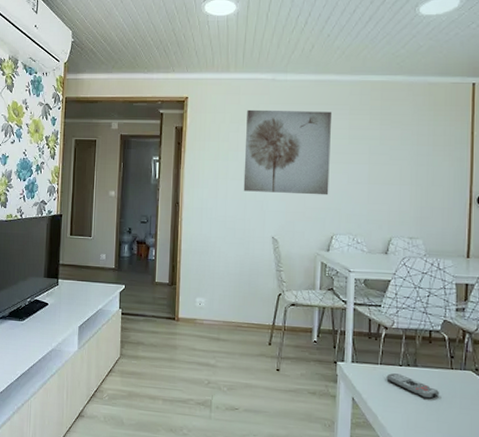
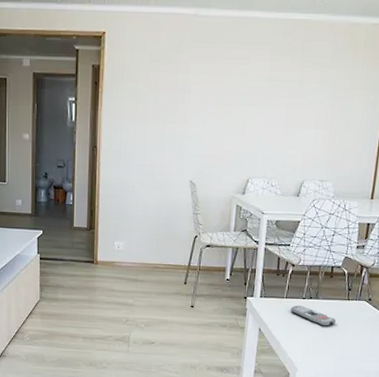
wall art: present [243,109,333,195] -> none [162,47,254,139]

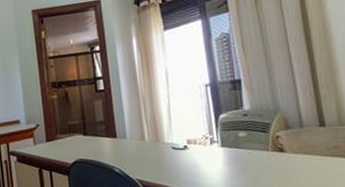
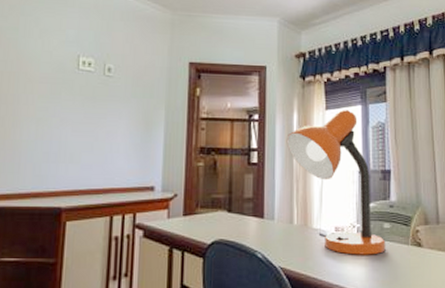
desk lamp: none [128,27,243,165] -> present [286,110,386,255]

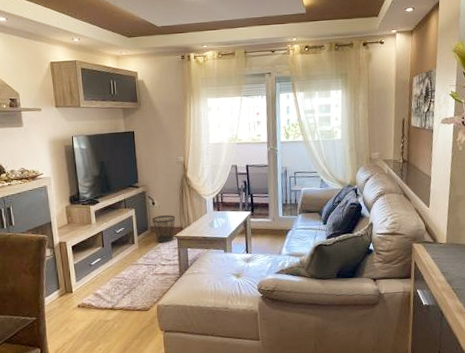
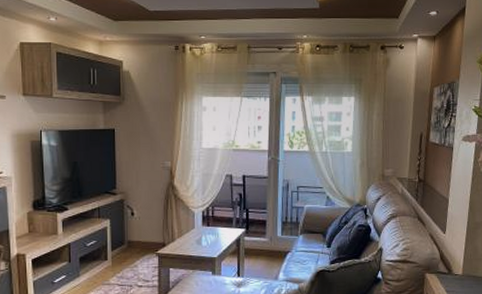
wastebasket: present [151,215,176,243] -> none [129,228,158,261]

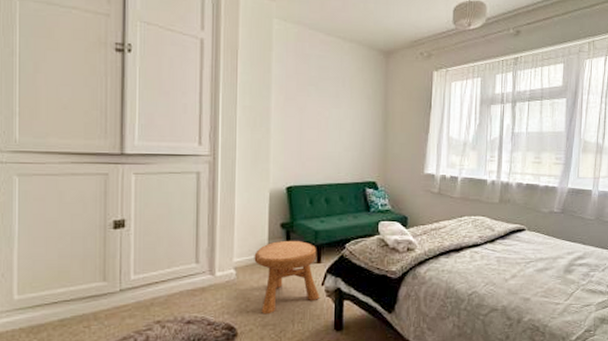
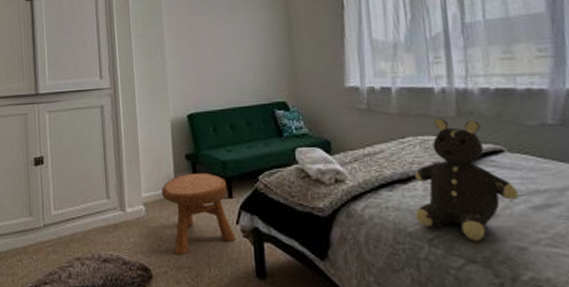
teddy bear: none [462,203,530,295] -> present [415,118,518,241]

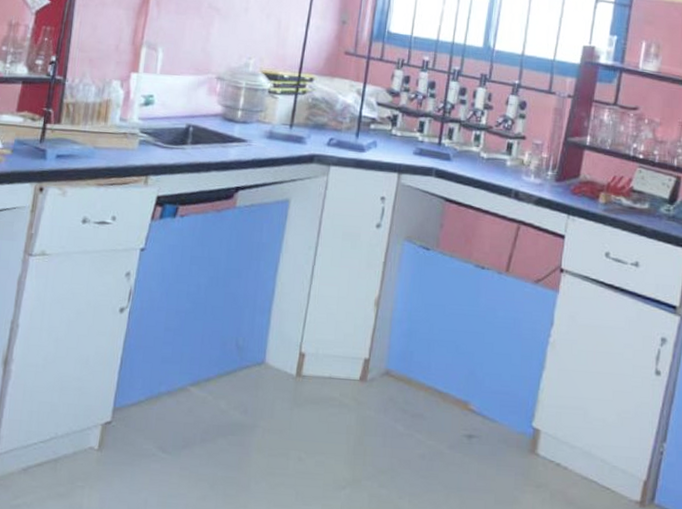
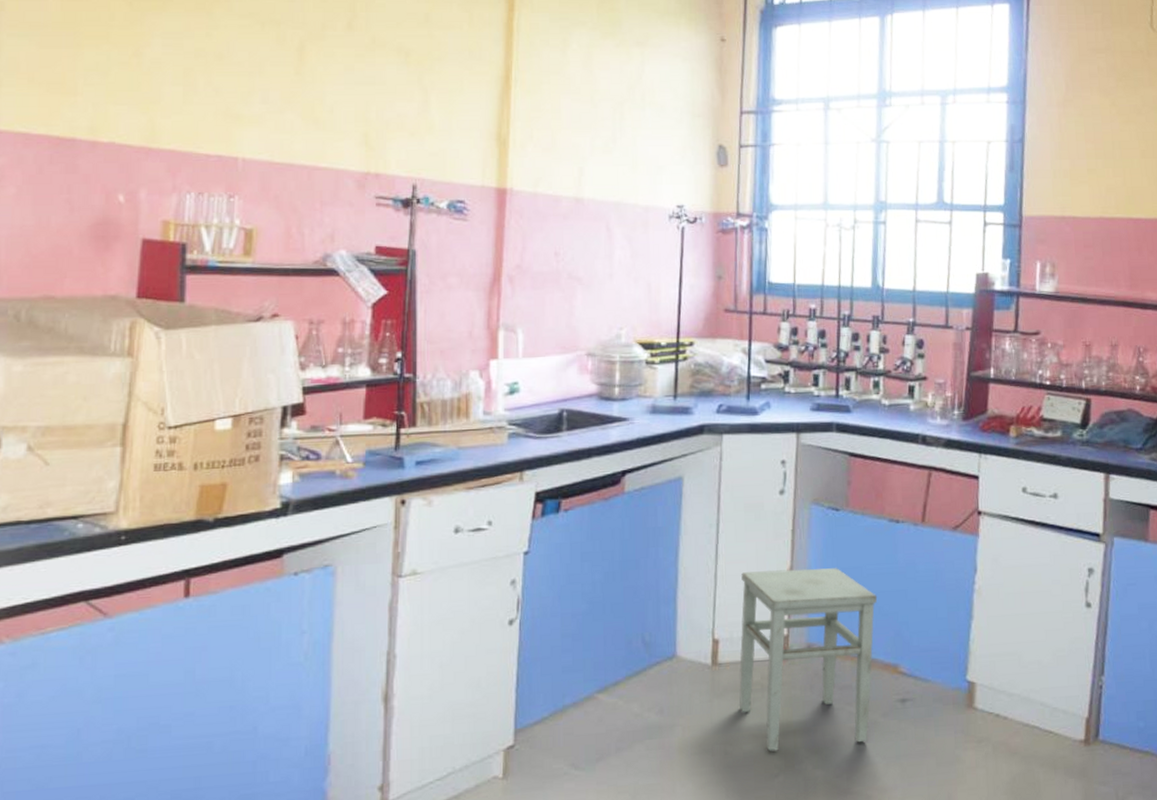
stool: none [316,295,457,470] -> present [738,568,878,752]

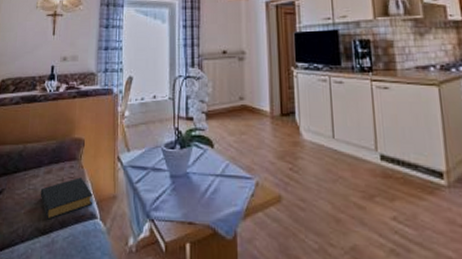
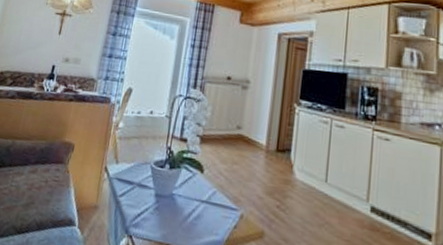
hardback book: present [40,177,93,220] -> none [21,181,74,220]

- **Task to complete**: Please output, exactly as written, the lines above from the one holding "desk lamp: none" through the one holding "stool: none [316,295,457,470]", both included, with the pictures omitted.

- **Solution**:
desk lamp: none [128,27,243,165] -> present [286,110,386,255]

wastebasket: present [151,215,176,243] -> none [129,228,158,261]

teddy bear: none [462,203,530,295] -> present [415,118,518,241]

stool: none [316,295,457,470] -> present [738,568,878,752]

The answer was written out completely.